Monday, May 16, 2011

The Conquest of the South Pole


by Manfred Karge




On Sunday afternoon I attended a performance of the final play of Strawdog Theatre Company's  2010-2011 season.  It was an adaption of a 1986 comedy by German playwright Manfred Karge, but it could have been about out of work men in 2011 America.  The comedy fantasy, directed by Kimberly Senior,  is based in real-life concerns about the problems of endemic unemployment.
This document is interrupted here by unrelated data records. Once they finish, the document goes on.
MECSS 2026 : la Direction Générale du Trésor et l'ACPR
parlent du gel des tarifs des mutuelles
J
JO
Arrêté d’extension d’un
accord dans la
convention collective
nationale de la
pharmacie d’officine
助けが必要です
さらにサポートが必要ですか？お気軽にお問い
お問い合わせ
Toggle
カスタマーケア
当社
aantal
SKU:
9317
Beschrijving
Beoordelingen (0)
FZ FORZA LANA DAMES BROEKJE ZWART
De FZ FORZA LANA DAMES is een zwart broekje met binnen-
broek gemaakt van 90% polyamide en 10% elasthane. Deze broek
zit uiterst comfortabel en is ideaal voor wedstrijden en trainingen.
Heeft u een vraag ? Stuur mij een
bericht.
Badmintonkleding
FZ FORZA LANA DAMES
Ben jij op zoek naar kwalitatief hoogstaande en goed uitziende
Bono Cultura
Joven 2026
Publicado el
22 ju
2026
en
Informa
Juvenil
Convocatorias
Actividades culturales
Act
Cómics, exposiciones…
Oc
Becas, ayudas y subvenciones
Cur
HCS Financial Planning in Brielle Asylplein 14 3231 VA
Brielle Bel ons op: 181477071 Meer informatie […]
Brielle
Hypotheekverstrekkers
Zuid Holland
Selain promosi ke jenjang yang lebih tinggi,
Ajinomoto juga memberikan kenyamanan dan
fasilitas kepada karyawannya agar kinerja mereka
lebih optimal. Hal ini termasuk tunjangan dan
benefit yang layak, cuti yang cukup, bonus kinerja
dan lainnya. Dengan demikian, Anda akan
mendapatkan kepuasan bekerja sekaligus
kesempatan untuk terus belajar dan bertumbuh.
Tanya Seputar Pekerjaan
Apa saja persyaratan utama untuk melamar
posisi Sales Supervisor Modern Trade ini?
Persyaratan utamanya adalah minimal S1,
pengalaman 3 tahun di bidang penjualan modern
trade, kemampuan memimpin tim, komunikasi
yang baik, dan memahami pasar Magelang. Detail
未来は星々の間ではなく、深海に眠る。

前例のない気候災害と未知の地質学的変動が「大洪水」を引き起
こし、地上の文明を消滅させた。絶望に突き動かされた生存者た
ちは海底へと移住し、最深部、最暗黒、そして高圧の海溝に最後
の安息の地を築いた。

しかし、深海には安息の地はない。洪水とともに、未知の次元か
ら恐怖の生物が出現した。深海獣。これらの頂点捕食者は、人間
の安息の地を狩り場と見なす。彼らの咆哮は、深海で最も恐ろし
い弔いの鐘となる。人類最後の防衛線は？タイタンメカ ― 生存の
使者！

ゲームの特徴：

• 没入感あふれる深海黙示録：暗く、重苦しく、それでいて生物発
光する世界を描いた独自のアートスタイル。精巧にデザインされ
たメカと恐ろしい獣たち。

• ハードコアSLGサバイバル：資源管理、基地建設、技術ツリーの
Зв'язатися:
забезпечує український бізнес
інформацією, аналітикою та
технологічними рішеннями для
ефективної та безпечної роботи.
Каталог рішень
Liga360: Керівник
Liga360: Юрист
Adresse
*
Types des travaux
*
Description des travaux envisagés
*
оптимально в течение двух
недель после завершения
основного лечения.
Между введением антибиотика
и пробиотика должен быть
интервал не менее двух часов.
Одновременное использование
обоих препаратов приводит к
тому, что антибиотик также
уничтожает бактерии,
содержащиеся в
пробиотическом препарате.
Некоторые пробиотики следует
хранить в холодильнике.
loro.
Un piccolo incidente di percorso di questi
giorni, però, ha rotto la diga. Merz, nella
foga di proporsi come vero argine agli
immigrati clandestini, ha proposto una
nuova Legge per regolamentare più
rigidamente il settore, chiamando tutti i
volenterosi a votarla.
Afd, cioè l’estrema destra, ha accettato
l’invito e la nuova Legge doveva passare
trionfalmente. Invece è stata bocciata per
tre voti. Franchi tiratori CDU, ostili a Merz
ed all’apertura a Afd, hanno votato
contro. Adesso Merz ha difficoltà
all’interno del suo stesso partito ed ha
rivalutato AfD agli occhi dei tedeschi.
The play focuses on four young men in a small German town, who stave off the despair of joblessness by re-enacting Amundsen's expedition to the South Pole in an attic.  The attic belongs to Braukman played with intensity by Tom Hickey (who I enjoyed in his recent performance in The Master and Margarita) and he and his friends never leave that attic.  The references to both Amundsen and Shackleton's famous expeditions yielded a dream-like hope where there was little to hope for.  The ensemble acted out a fantasy of deprivation in Antarctica that mirrored their own lives where for most of the play the only person with a job was Braukman's wife.  While the background of the playwright lies in a Brechtian approach to drama I thought of some of Shakespeare's famous fools when viewing the antics of Frankieboy played by Joel Ewing whose role as a dog in the expedition demonstrates most directly some of the child-like playfulness that engages the audience as the fantasy unfolds.  While it takes some imagination and the scenes are a bit uneven at times I found the myself laughing and enjoying the attic journey more often than not.  The production was filled with poetic wit and energy that belied the seriousness of the characters' plight.  I left convinced that their fantasy could promise a better day.